Sua forma de pensar parece convergir com as concepções que Eugenio (2012) constrói acerca dos processos de produção artística contemporâneos. Segundo a autora, hoje emerge

[...] o entendimento da criação como vivência em conjunto, como geração não de significado, mas de direção, de canalização e foco. Ou seja, como copresença permanente entre pensar e fazer, como tarefa de ‘trabalhar com o que se tem’, operacionalizar conexões insuspeitas. (EUGENIO, 2012, p. 213).

As referências artísticas e profissionais que os jovens encontram como espelho e como suporte parecem ser cada vez mais “horizontais”, construídas no dia a dia, entre seus pares, companheiros de estudo, de trabalho e das relações de sociabilidade mais amplas e gratuitas.

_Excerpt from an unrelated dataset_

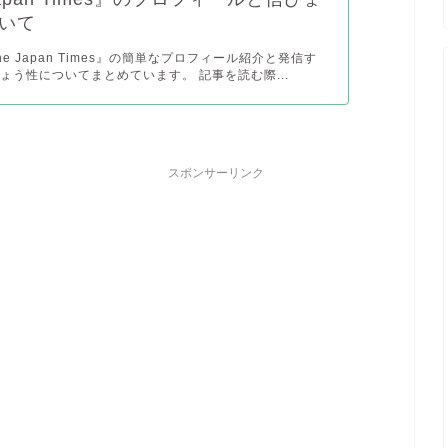
いて
e Japan Times』の簡単なプロフィール紹介と発信す
ょう性についてまとめています。 記事を読む際...
スポンサーリンク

Além disso, hoje, a formação do artista envolve não apenas o exercício de construção de uma determinada sensibilidade estética e o desenvolvimento de técnicas de expressão, mas também compreender o lugar da arte na contemporaneidade, incluindo suas relações com mercados, políticas públicas, instituições educacionais, públicos, consumidores, críticos, dentre outros agentes.

Nesse sentido, para se compreender a constituição de sujeitos como artistas é necessário desvelar a complexidade e multidimensionalidade de agentes e instituições envolvidas, as configurações sócio-históricas do campo e os processos de legitimação do criador e de suas produções.

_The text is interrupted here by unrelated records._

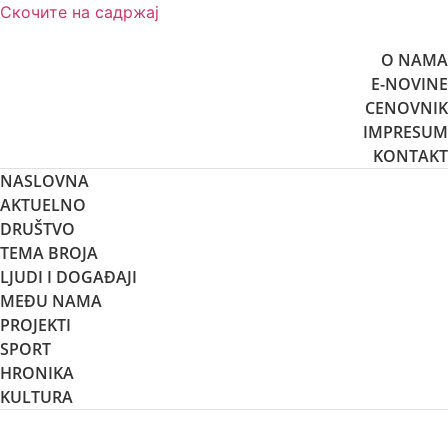
Скочите на садржај
O NAMA
E-NOVINE
CENOVNIK
IMPRESUM
KONTAKT
NASLOVNA
AKTUELNO
DRUŠTVO
TEMA BROJA
LJUDI I DOGAĐAJI
MEĐU NAMA
PROJEKTI
SPORT
HRONIKA
KULTURA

As experiências de socialização artística de cada jovem – seja nos grupos familiares, nos bairros onde viveram suas infâncias e adolescências, nos projetos sociais e nas escolas – mostram o papel diferencial que desempenham, não apenas como conformadoras de trajetórias, mas também como produtoras permanentes de novas habilidades e desejos.